» RECORDS SUPPLIED
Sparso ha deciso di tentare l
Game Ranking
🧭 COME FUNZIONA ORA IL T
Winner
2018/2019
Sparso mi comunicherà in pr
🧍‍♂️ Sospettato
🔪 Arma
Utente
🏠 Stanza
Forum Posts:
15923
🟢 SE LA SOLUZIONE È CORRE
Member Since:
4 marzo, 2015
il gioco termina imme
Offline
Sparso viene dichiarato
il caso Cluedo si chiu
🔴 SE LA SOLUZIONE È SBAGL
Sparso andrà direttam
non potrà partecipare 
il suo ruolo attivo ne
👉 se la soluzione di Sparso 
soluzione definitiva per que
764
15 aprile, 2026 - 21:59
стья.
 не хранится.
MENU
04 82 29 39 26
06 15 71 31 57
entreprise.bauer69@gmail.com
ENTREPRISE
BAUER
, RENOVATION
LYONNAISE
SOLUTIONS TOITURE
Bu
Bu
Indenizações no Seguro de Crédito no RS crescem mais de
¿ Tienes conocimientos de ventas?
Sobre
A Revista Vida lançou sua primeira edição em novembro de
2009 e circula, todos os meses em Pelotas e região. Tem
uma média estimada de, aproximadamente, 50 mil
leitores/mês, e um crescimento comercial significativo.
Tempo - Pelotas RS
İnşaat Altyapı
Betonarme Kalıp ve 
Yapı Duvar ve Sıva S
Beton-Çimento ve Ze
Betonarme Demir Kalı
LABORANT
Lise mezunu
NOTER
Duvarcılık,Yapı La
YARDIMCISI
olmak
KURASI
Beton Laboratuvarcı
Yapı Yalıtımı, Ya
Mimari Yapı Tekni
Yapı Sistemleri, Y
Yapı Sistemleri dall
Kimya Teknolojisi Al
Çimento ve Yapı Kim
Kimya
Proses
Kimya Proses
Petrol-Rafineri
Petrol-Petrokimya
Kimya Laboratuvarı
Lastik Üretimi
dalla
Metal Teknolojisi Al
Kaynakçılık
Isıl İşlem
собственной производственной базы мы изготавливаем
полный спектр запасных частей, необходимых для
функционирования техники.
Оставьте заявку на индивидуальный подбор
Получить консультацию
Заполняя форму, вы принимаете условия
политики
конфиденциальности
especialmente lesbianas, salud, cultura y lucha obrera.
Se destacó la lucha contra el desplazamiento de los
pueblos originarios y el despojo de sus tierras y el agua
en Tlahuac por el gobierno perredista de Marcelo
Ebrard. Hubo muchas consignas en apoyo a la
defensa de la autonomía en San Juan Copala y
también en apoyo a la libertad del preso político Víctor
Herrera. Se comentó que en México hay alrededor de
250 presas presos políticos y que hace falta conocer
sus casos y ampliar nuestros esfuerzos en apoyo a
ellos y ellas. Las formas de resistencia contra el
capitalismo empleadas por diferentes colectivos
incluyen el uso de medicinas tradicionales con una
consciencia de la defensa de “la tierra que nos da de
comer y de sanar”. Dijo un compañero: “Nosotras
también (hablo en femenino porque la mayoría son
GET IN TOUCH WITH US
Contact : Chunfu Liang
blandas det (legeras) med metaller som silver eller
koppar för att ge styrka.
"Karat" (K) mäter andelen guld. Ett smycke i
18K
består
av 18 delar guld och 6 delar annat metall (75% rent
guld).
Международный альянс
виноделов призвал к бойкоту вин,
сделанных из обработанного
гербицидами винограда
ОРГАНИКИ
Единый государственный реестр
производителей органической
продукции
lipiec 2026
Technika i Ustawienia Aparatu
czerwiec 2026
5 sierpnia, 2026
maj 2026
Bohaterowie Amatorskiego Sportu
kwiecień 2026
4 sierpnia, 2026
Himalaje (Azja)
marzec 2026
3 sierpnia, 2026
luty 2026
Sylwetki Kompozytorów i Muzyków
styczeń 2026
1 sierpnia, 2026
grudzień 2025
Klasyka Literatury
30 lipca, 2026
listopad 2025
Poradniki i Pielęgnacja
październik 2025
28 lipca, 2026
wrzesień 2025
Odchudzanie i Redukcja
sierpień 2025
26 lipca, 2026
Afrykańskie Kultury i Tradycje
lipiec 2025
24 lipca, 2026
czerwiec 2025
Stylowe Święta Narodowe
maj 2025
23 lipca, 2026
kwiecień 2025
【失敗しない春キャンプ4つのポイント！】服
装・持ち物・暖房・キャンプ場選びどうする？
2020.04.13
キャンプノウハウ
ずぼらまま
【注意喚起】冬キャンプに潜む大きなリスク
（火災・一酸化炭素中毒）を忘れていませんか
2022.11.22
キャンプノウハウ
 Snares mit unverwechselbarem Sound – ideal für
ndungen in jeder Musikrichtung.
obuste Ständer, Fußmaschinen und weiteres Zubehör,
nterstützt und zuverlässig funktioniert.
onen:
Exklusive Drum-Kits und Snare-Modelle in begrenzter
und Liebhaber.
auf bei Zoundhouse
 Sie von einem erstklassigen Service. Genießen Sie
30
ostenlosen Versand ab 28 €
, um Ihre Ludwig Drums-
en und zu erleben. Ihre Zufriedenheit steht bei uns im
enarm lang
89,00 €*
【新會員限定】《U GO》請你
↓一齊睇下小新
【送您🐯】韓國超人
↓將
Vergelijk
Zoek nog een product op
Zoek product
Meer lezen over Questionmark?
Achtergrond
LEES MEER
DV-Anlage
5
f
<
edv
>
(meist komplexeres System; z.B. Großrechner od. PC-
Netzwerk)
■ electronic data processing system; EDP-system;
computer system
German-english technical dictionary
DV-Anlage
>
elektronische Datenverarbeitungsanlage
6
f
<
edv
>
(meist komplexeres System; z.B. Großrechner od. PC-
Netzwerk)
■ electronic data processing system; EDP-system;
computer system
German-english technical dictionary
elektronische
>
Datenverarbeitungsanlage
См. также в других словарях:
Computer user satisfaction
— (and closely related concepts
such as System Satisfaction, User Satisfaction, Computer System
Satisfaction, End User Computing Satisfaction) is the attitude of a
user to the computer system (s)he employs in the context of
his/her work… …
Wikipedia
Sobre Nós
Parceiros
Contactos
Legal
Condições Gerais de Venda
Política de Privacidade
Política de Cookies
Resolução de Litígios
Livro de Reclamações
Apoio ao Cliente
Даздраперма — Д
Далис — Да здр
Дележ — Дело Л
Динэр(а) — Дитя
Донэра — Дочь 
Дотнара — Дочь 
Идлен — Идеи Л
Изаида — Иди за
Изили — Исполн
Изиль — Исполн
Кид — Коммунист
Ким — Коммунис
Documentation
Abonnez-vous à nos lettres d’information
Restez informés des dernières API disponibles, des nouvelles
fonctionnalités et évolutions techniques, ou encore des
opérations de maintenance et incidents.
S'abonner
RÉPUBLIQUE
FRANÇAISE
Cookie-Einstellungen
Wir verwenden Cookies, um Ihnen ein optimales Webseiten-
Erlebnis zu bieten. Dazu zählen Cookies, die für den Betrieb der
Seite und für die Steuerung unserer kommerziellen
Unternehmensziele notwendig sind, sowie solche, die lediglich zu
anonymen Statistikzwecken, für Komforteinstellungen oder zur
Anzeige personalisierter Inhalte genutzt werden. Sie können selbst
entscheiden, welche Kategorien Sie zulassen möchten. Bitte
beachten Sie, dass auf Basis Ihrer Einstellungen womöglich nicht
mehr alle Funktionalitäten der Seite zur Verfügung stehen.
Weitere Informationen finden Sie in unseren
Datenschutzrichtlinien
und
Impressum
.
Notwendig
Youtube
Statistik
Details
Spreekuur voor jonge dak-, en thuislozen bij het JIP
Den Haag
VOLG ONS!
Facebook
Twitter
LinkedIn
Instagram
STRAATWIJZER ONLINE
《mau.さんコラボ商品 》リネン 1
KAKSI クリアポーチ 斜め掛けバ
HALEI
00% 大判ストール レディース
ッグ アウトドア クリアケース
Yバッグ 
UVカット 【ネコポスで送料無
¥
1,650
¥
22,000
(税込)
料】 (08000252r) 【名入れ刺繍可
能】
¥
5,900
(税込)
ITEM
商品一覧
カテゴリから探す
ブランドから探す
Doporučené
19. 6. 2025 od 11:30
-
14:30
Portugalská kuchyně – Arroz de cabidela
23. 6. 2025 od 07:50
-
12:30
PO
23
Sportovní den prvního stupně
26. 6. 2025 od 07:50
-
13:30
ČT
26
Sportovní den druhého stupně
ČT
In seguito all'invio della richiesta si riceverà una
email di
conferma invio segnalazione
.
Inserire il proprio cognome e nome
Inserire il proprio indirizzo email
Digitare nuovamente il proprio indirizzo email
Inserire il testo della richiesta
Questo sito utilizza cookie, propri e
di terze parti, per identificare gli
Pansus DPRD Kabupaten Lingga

» GOAL OF THE EXERCISE
All lines above that contain the word "también" are to be copied.

» WRITTEN REPLY
también en apoyo a la libertad del preso político Víctor
también (hablo en femenino porque la mayoría son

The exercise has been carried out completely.